### REQUIRED WORK
Every record should be written out exactly, please.

[Transcribed page contents]
++++++++++

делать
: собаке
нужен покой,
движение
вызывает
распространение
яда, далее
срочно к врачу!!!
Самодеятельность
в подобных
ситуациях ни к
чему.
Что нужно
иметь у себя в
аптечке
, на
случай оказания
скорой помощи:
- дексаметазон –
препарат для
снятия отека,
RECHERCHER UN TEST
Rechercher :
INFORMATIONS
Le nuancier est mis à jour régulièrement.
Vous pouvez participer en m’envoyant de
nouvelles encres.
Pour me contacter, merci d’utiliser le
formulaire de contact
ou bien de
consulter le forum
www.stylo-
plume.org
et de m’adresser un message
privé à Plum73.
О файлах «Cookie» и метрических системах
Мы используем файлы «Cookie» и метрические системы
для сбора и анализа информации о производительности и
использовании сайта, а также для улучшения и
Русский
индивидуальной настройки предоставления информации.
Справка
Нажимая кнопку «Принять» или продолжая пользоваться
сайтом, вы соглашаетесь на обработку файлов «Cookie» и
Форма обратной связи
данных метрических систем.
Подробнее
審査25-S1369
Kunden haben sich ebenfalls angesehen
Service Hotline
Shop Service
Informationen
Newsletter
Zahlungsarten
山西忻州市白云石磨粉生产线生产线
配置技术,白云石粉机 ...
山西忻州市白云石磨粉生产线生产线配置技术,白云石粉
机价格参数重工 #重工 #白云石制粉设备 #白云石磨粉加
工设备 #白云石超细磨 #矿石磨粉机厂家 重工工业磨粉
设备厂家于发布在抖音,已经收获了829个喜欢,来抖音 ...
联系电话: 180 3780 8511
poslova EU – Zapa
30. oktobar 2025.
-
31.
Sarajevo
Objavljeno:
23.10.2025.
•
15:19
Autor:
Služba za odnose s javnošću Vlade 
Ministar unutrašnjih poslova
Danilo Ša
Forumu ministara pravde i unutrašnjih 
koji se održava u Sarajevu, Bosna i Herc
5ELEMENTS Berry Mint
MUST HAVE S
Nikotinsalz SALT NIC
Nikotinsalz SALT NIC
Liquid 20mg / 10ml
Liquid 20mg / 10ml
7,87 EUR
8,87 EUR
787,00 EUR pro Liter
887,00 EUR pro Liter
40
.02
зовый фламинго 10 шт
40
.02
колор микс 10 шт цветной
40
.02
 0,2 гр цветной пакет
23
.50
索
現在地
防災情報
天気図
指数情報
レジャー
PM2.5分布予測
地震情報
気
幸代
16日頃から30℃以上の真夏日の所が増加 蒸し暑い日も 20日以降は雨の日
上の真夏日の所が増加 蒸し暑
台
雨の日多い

++++++++++

### EXERCISE OUTPUT
делать
: собаке
нужен покой,
движение
вызывает
распространение
яда, далее
срочно к врачу!!!
Самодеятельность
в подобных
ситуациях ни к
чему.
Что нужно
иметь у себя в
аптечке
, на
случай оказания
скорой помощи:
- дексаметазон –
препарат для
снятия отека,
RECHERCHER UN TEST
Rechercher :
INFORMATIONS
Le nuancier est mis à jour régulièrement.
Vous pouvez participer en m’envoyant de
nouvelles encres.
Pour me contacter, merci d’utiliser le
formulaire de contact
ou bien de
consulter le forum
www.stylo-
plume.org
et de m’adresser un message
privé à Plum73.
О файлах «Cookie» и метрических системах
Мы используем файлы «Cookie» и метрические системы
для сбора и анализа информации о производительности и
использовании сайта, а также для улучшения и
Русский
индивидуальной настройки предоставления информации.
Справка
Нажимая кнопку «Принять» или продолжая пользоваться
сайтом, вы соглашаетесь на обработку файлов «Cookie» и
Форма обратной связи
данных метрических систем.
Подробнее
審査25-S1369
Kunden haben sich ebenfalls angesehen
Service Hotline
Shop Service
Informationen
Newsletter
Zahlungsarten
山西忻州市白云石磨粉生产线生产线
配置技术,白云石粉机 ...
山西忻州市白云石磨粉生产线生产线配置技术,白云石粉
机价格参数重工 #重工 #白云石制粉设备 #白云石磨粉加
工设备 #白云石超细磨 #矿石磨粉机厂家 重工工业磨粉
设备厂家于发布在抖音,已经收获了829个喜欢,来抖音 ...
联系电话: 180 3780 8511
poslova EU – Zapa
30. oktobar 2025.
-
31.
Sarajevo
Objavljeno:
23.10.2025.
•
15:19
Autor:
Služba za odnose s javnošću Vlade 
Ministar unutrašnjih poslova
Danilo Ša
Forumu ministara pravde i unutrašnjih 
koji se održava u Sarajevu, Bosna i Herc
5ELEMENTS Berry Mint
MUST HAVE S
Nikotinsalz SALT NIC
Nikotinsalz SALT NIC
Liquid 20mg / 10ml
Liquid 20mg / 10ml
7,87 EUR
8,87 EUR
787,00 EUR pro Liter
887,00 EUR pro Liter
40
.02
зовый фламинго 10 шт
40
.02
колор микс 10 шт цветной
40
.02
 0,2 гр цветной пакет
23
.50
索
現在地
防災情報
天気図
指数情報
レジャー
PM2.5分布予測
地震情報
気
幸代
16日頃から30℃以上の真夏日の所が増加 蒸し暑い日も 20日以降は雨の日
上の真夏日の所が増加 蒸し暑
台
雨の日多い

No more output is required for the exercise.